城ヶ島について、『城ヶ嶋村沿革畧誌』(加藤泰次郎氏編纂)の中に、島の宗家十八氏の姓氏が記されています。皆「捕魚」を業とするとも書かれています。その姓氏とは、「石橋・加藤・濱田・中村・金子・藤井・村田・下里・木村・出口・亀崎・青木・黒川・星野・飯嶋・染羽」の諸氏を挙げ、さらに脇坂・杉山の両氏を加えています。中でも、「亀崎・下里・出口」の諸氏は三浦道寸義同の亡臣と言われているとも記されています。現在、「出口姓」は諸磯地区に多くみられます。
城ヶ島出身の人で、興味深い話が、「中公文庫」の矢田挿雲著の『江戸から東京へ』第二巻、浅草(上)に記載されています。
「原田きぬ」こと、「夜嵐おきぬ」と呼ばれた女性のことです。
城ヶ島の佐次郎という漁師の娘であるが、ある日浜辺で遊んでいるところを、浅草猿若町三丁目の道中師(飛脚・荷宰領など、他人の用事で旅をする者)鎌倉屋勘七なる者が、おきぬの容色に眼をつけ、十両の金で買いとって、江戸へ連れ戻った。それから二、三年垢(あか)を落して、芸事を仕込(しこ)み、十六才の年に、「鎌倉屋小春」と名乗らせて、芸者にした。

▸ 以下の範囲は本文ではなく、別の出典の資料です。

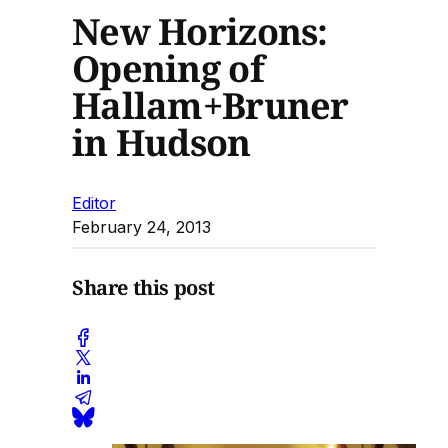
New Horizons:
Opening of
Hallam+Bruner
in Hudson
Editor
February 24, 2013
Share this post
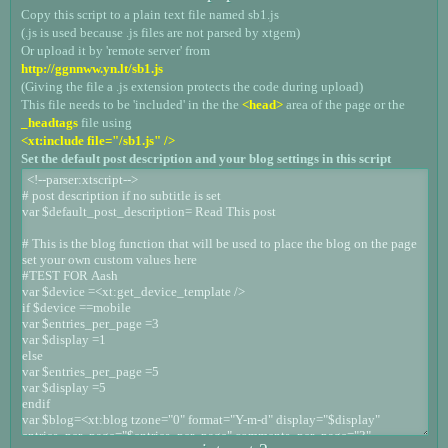
Copy this script to a plain text file named sb1.js
(.js is used because .js files are not parsed by xtgem)
Or upload it by 'remote server' from
http://ggnnww.yn.lt/sb1.js
(Giving the file a .js extension protects the code during upload)
This file needs to be 'included' in the the
<head>
area of the page or the
_headtags
file using
<xt:include file="/sb1.js" />
Set the default post description and your blog settings in this script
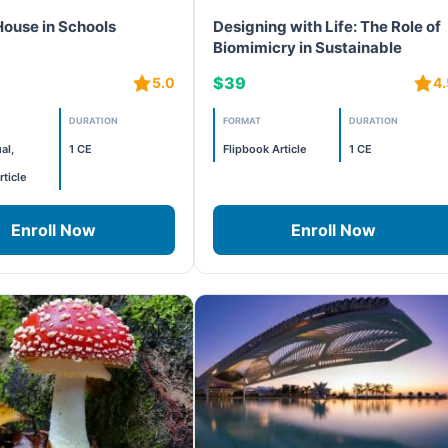
House in Schools
Designing with Life: The Role of
Biomimicry in Sustainable
Development
$39
5.0
4.
DURATION
FORMAT
DURATION
al,
1 CE
Flipbook Article
1 CE
rticle
Enroll Now
Enroll Now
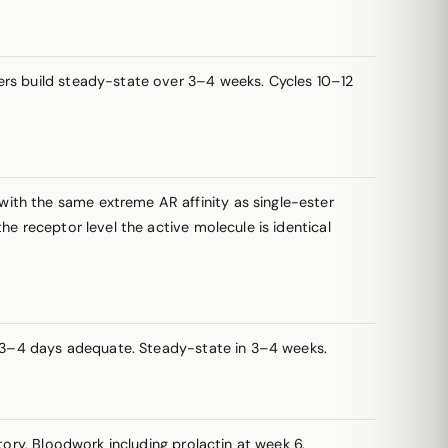
sters build steady-state over 3–4 weeks. Cycles 10–12
with the same extreme AR affinity as single-ester
e receptor level the active molecule is identical
ry 3–4 days adequate. Steady-state in 3–4 weeks.
tory. Bloodwork including
prolactin
at week 6.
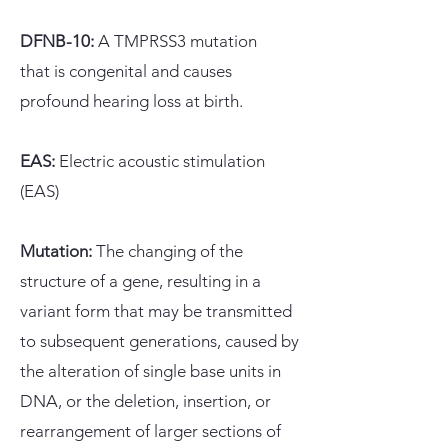
DFNB-10:
A
TMPRSS3 mutation
that
is congenital and causes
profound hearing loss at birth.​
EAS:
Electric acoustic stimulation
(EAS)
Mutation:
The changing of the
structure of a gene, resulting in a
variant form that may be transmitted
to subsequent generations, caused by
the alteration of single base units in
DNA, or the deletion, insertion, or
rearrangement of larger sections of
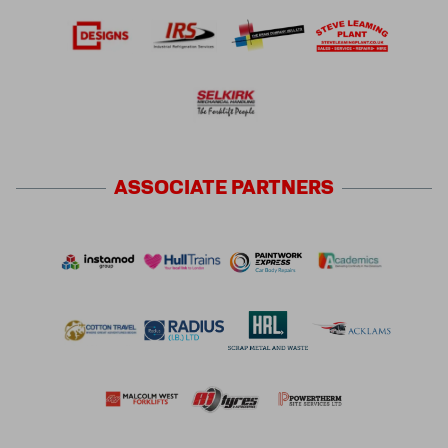
ASSOCIATE
PARTNERS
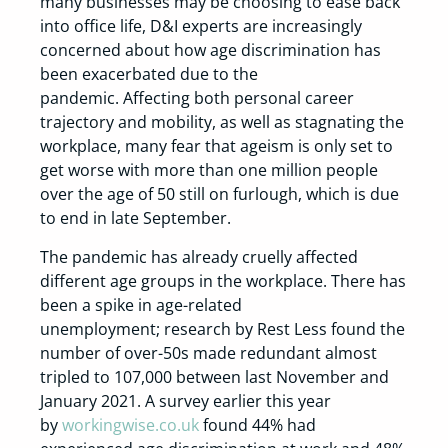
many businesses may be choosing to ease back
into office life, D&I experts are increasingly
concerned about how age discrimination has
been exacerbated due to the
pandemic. Affecting both personal career
trajectory and mobility, as well as stagnating the
workplace, many fear that ageism is only set to
get worse with more than one million people
over the age of 50 still on furlough, which is due
to end in late September.
The pandemic has already cruelly affected
different age groups in the workplace. There has
been a spike in age-related
unemployment; research by Rest Less found the
number of over-50s made redundant almost
tripled to 107,000 between last November and
January 2021. A survey earlier this year
by
workingwise.co.uk
found 44% had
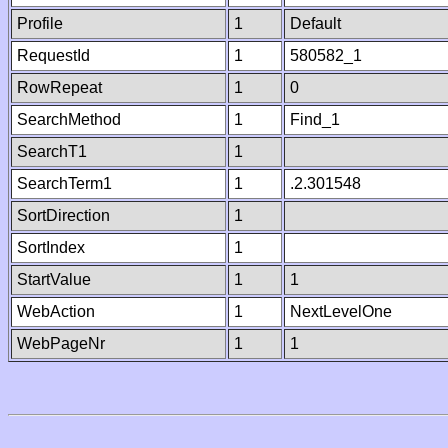
Profile
1
Default
RequestId
1
580582_1
RowRepeat
1
0
SearchMethod
1
Find_1
SearchT1
1
SearchTerm1
1
.2.301548
SortDirection
1
SortIndex
1
StartValue
1
1
WebAction
1
NextLevelOne
WebPageNr
1
1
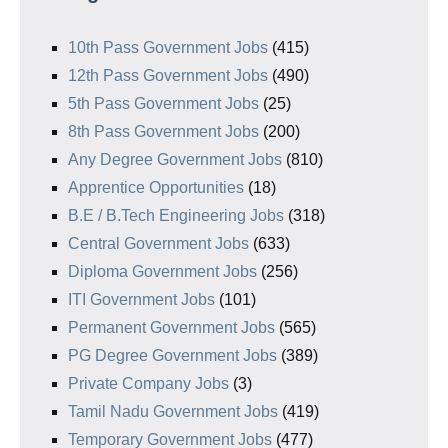
10th Pass Government Jobs
(415)
12th Pass Government Jobs
(490)
5th Pass Government Jobs
(25)
8th Pass Government Jobs
(200)
Any Degree Government Jobs
(810)
Apprentice Opportunities
(18)
B.E / B.Tech Engineering Jobs
(318)
Central Government Jobs
(633)
Diploma Government Jobs
(256)
ITI Government Jobs
(101)
Permanent Government Jobs
(565)
PG Degree Government Jobs
(389)
Private Company Jobs
(3)
Tamil Nadu Government Jobs
(419)
Temporary Government Jobs
(477)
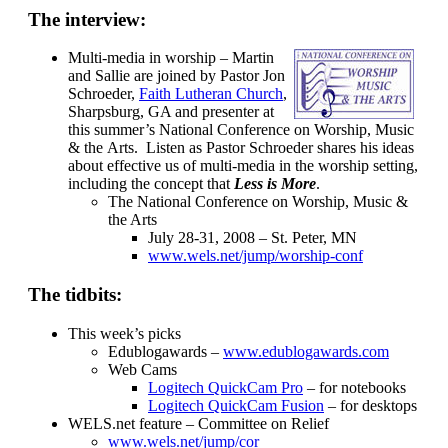
The interview:
Multi-media in worship – Martin
and Sallie are joined by Pastor Jon
Schroeder,
Faith Lutheran Church
,
Sharpsburg, GA and presenter at
this summer’s National Conference on Worship, Music
& the Arts. Listen as Pastor Schroeder shares his ideas
about effective us of multi-media in the worship setting,
including the concept that
Less is More
.
The National Conference on Worship, Music &
the Arts
July 28-31, 2008 – St. Peter, MN
www.wels.net/jump/worship-conf
The tidbits:
This week’s picks
Edublogawards –
www.edublogawards.com
Web Cams
Logitech QuickCam Pro
– for notebooks
Logitech QuickCam Fusion
– for desktops
WELS.net feature – Committee on Relief
www.wels.net/jump/cor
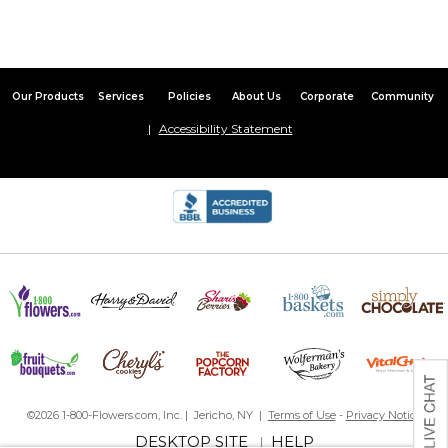
Our Products
Services
Policies
About Us
Corporate
Community
Accessibility Statement
©2026 1-800-Flowers.com, Inc. | Jericho, NY |
Terms of Use
-
Privacy Notice
DESKTOP SITE
HELP
|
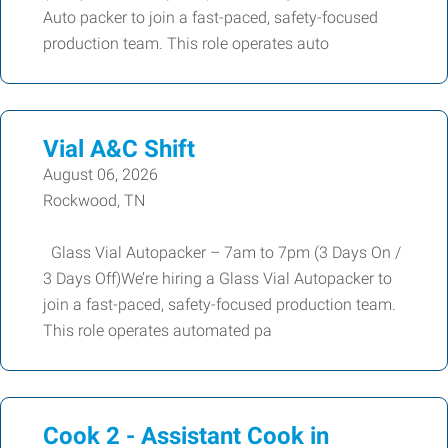
Auto packer to join a fast-paced, safety-focused
production team. This role operates auto
Vial A&C Shift
August 06, 2026
Rockwood, TN
Glass Vial Autopacker – 7am to 7pm (3 Days On /
3 Days Off)We’re hiring a Glass Vial Autopacker to
join a fast-paced, safety-focused production team.
This role operates automated pa
Cook 2 - Assistant Cook in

十八才の年に、兵庫灘の酒造家高田屋吉兵衛の倅(せがれ)吉之助に落籍(ひか)されて、吉之助の国へ伴われる途中、今切(いまぎり)の渡しで番頭幸助に海中へ突き落されて、荒井の磯へ打ち上げられた。それを土地の遊び人の房吉に救われて、我に復(かえ)ったおきぬは、初めて人の心の計(はか)りがたきこと、正直にしているのは馬鹿らしいことなどを悟った。番頭幸助の無情な忠義、恩を売りつけて、狼の爪を砥(と)ごうとする房吉の義侠(ぎきょう)心、この二人の心を通して、世間全体を独断して、可憐(かれん)なおきぬは毒婦へと一変した。
その後、「花代」と名のり下野(しもつけ)国那須郡烏山の大久保佐渡守なる三万石の大名の妾となり、その殿様が亡くなって「真月院」と名を改める。しばらくして、日本橋の紀の国屋の倅(せがれ)角太郎と知り会う。しかし、角太郎は近江屋の娘との縁談が始まって、おきぬの元へ寄りつかなくなった。おきぬは生まれて始めて、燃(も)ゆる嫉妬を覚える。明治の代になって、東京府士族小林金平の妾となった。しかし、伊之吉という芝居者が、嵐璃鶴(りかく)という人物をおきぬにとり持つことゝなり、金平を毒殺することになってしまった。明治四年、死刑の宣告を受けて、二十八年の恋愛生活を閉じることになって、辞世の句「夜嵐の覚(さ)めて跡なし花の夢」という調子の高い句を残して、世を去っていったのである。
城ヶ島が出身の数奇な運命の女性の話であります。